Work to complete
In the data below, the answer is the run of lines from the line containing "Could you estimate" through the line containing "Format, with dummy", both included; print it exactly and nothing else.

(Source data)
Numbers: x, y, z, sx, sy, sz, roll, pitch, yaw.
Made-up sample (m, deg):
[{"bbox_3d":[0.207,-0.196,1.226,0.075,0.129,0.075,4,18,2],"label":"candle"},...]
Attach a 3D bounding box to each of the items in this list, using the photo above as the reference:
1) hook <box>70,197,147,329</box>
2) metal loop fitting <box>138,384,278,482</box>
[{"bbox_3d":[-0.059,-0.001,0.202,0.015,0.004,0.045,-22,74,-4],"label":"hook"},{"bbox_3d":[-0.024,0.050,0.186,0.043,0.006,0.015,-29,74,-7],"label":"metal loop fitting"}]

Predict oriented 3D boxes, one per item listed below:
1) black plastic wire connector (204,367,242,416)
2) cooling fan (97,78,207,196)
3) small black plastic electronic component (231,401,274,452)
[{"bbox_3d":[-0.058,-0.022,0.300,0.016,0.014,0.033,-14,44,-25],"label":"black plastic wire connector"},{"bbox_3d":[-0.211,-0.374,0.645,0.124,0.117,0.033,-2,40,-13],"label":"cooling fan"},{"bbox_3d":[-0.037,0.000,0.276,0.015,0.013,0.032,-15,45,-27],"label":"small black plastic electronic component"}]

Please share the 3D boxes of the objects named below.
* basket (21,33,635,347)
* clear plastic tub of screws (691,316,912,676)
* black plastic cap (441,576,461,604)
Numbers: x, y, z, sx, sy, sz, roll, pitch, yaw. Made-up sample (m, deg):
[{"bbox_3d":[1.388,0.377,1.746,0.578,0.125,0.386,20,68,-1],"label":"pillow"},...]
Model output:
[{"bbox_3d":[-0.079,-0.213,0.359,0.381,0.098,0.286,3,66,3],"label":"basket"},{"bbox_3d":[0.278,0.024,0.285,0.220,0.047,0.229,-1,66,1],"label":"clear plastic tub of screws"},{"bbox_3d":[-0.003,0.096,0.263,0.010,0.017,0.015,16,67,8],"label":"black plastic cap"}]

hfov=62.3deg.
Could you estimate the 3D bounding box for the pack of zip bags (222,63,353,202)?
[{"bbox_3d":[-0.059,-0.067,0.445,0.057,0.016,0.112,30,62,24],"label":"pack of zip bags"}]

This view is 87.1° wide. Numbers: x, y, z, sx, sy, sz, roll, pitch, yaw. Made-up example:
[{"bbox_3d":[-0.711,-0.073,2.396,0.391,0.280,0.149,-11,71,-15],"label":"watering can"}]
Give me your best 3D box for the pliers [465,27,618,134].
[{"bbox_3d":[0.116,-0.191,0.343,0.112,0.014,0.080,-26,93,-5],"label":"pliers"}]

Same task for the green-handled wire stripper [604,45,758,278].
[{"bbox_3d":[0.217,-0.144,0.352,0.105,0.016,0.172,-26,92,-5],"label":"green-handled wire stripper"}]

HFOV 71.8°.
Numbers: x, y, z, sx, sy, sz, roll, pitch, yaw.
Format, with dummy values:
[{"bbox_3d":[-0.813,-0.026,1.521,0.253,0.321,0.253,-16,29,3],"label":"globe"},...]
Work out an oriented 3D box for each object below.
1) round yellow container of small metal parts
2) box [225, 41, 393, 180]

* * *

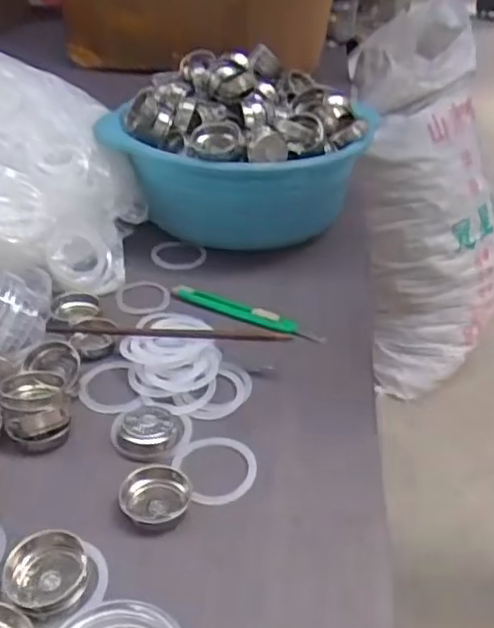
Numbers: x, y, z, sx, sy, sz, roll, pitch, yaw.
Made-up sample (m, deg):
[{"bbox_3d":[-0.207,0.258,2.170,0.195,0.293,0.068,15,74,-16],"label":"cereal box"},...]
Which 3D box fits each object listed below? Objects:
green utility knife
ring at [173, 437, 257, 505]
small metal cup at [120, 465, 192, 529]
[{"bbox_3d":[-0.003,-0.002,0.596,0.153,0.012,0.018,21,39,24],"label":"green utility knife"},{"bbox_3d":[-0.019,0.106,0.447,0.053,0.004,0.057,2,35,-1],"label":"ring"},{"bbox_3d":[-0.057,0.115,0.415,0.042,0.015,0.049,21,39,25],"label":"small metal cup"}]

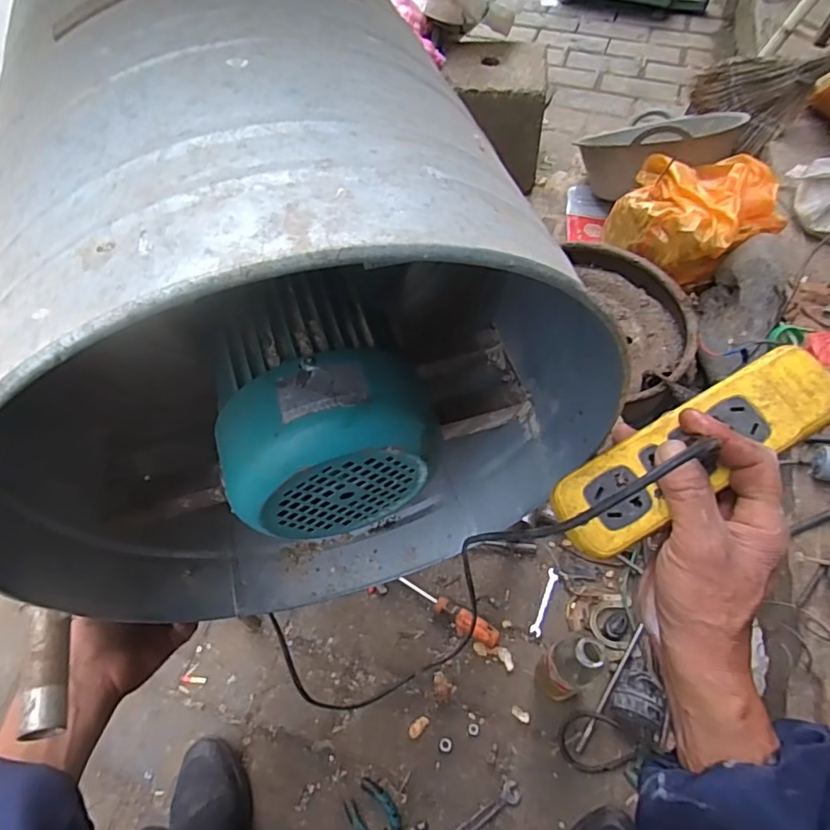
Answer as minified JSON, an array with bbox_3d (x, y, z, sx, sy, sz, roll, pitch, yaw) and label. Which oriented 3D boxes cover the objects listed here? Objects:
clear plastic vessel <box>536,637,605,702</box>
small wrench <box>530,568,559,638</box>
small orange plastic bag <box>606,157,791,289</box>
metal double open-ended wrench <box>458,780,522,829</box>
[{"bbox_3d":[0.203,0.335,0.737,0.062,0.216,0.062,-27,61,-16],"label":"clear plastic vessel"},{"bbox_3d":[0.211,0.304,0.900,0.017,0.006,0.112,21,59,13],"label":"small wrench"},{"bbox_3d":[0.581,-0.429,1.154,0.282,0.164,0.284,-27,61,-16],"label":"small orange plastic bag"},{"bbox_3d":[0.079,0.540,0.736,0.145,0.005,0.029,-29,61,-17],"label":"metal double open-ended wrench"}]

--

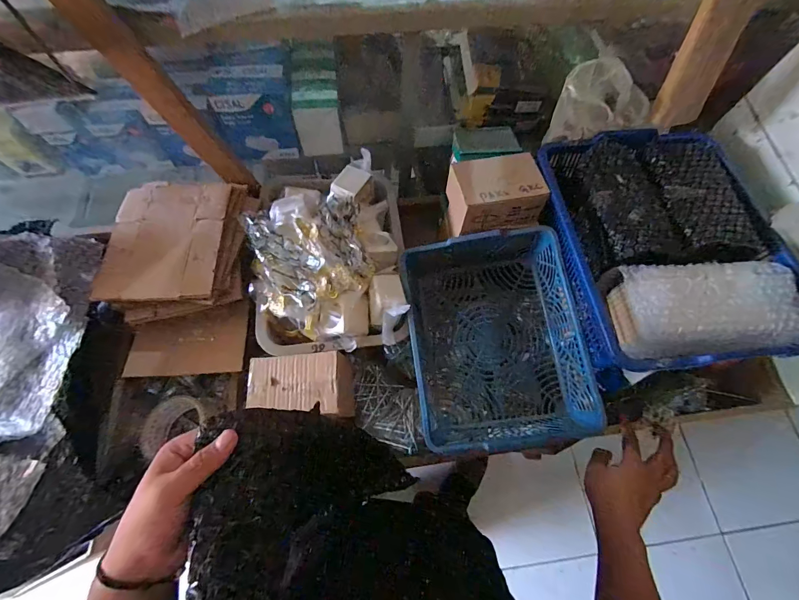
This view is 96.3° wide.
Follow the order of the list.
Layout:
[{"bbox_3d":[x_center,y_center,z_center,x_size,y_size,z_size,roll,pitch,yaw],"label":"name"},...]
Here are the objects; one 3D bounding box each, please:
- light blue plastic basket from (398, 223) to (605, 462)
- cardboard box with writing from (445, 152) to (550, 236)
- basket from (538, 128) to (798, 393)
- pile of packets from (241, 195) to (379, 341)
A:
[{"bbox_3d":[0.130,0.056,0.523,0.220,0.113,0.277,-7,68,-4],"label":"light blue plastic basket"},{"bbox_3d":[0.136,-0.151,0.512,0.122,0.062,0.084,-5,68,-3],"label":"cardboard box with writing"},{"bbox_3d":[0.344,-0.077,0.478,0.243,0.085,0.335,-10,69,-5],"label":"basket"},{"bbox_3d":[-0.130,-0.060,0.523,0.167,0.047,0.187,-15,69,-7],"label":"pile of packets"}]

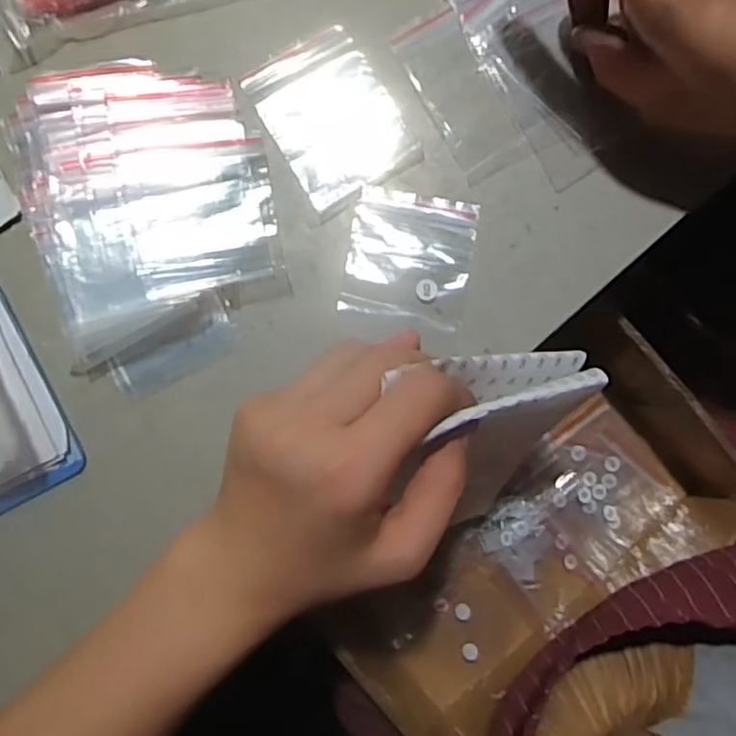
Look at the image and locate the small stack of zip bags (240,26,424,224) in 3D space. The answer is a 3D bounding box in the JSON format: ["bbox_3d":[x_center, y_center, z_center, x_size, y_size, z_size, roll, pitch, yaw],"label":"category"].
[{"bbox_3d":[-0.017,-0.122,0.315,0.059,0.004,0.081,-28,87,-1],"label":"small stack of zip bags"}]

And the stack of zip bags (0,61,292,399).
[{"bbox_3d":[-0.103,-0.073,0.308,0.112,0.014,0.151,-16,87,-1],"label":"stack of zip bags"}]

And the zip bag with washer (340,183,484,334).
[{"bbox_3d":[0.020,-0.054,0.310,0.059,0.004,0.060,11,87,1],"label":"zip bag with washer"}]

Result of this task
Could you estimate the 3D bounding box for the pack of zip bags (222,63,353,202)?
[{"bbox_3d":[-0.059,-0.067,0.445,0.057,0.016,0.112,30,62,24],"label":"pack of zip bags"}]

This view is 87.1° wide. Numbers: x, y, z, sx, sy, sz, roll, pitch, yaw. Made-up example:
[{"bbox_3d":[-0.711,-0.073,2.396,0.391,0.280,0.149,-11,71,-15],"label":"watering can"}]
Give me your best 3D box for the pliers [465,27,618,134].
[{"bbox_3d":[0.116,-0.191,0.343,0.112,0.014,0.080,-26,93,-5],"label":"pliers"}]

Same task for the green-handled wire stripper [604,45,758,278].
[{"bbox_3d":[0.217,-0.144,0.352,0.105,0.016,0.172,-26,92,-5],"label":"green-handled wire stripper"}]

HFOV 71.8°.
Numbers: x, y, z, sx, sy, sz, roll, pitch, yaw.
Format, with dummy values:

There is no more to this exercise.